Voina Blog (a tech warrior's blog) #DRBD based disk replication of a production cluster to a remote site cluster on RHEL 6

1 General Considerations

Our example enterprise applications run on a Linux Cluster with a shared cluster storage resource. Having this HA setup ensures that we have a high rate of service availability on the production site.
To ensure that the disruption time in service of our enterprise application is minimal as possible the best solution is to have an identical environment on a remote site. The sites will be kept in a mirror state by using site to site data replication using DRBD. To ensure that the data replication is not decreasing the performance of the application systems even if there is a distance between sites the replication of data is done in an asynchronous way using DRBD replication.
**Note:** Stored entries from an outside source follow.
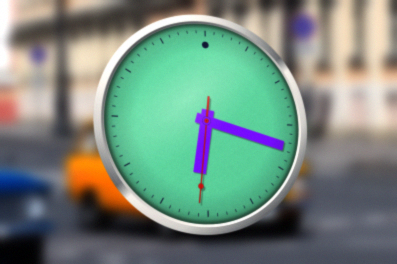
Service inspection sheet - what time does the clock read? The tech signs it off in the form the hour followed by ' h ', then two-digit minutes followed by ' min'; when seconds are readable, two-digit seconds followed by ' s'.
6 h 17 min 31 s
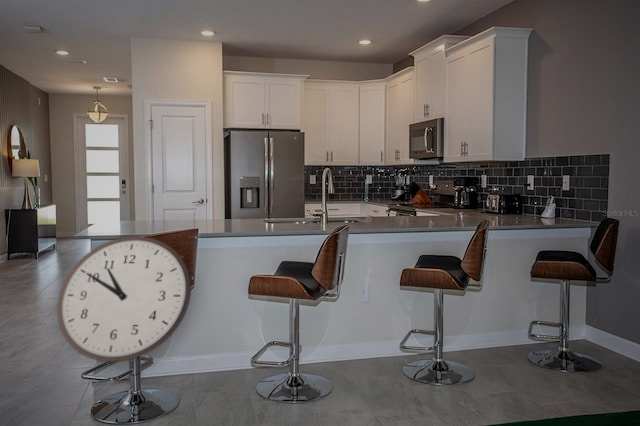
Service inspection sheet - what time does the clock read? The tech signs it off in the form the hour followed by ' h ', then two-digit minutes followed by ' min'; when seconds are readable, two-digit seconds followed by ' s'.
10 h 50 min
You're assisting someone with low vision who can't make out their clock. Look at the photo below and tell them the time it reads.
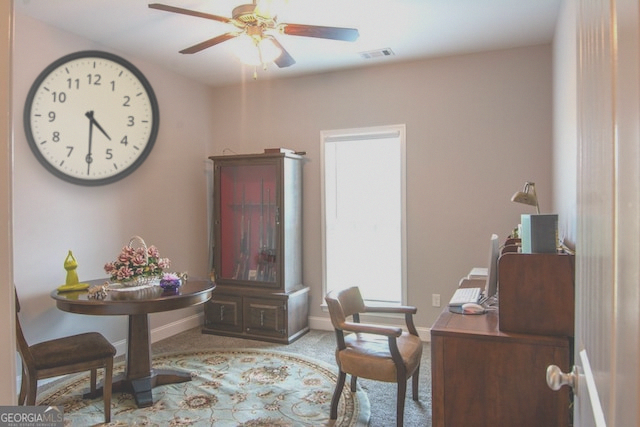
4:30
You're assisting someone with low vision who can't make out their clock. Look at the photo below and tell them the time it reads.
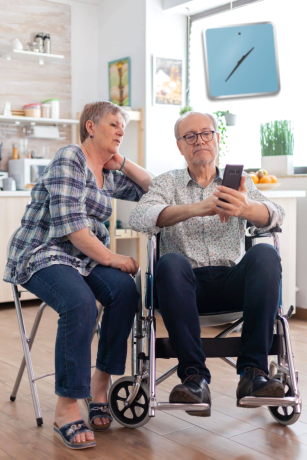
1:37
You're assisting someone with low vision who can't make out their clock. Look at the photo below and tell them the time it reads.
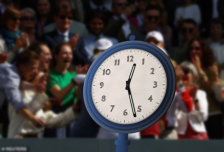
12:27
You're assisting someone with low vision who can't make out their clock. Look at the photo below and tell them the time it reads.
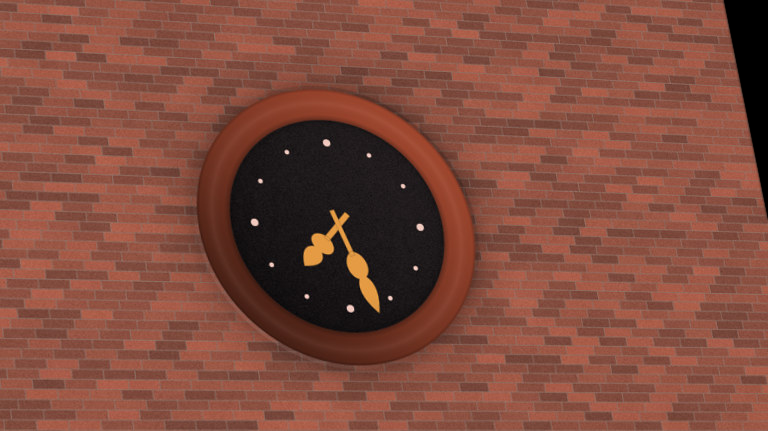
7:27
Due to the fact that our applications use exclusively the database as the storage place for all the data we will have to replicate only the database related files, that are stored on both cluster sites under the logical volumes /var/vg_data/lv_data. The same configuration can be done also if we want to replicate also the application files or an entire virtual appliance.

2 DRBD configuration

2.1 Prerequisites

There are several prerequisites that must be met before replication is configured between the sites:

1. Install the drbd and kmod-drbd packages. Make sure the latest version for RedHat Enterprise Linux 6 are installed.
2. Make sure the routes are added such as the servers from the two sites are visible to each other.
3. Make sure the logical volumes /var/vg_data/lv_data are correctly created on both production and remote sites. To be correctly created one must ensure that only 2/3 rds of the vg_data volume group space is allocated to the lv_data logical volume. The rest of the vg_data space will be used by the drdb mechanism of replication to store temporary replication data.
4. Make a backup of the data from the /data directory (the directory where /var/vg_data/lv_data is mounted )
5. Remove the logical volume lv_data on both production and remote
6. Recreate the logical volume lv_dat on both production and remote

# lvcreate -n lv_data --size 100G vg_data

7. Activate the logical volume lv_data

# lvscan
# lvchange -a y /dev/vg_data/lv_data

3 Replication configurations on server nodes

There are several steps that must be performed to correctly configure the replication on both sites.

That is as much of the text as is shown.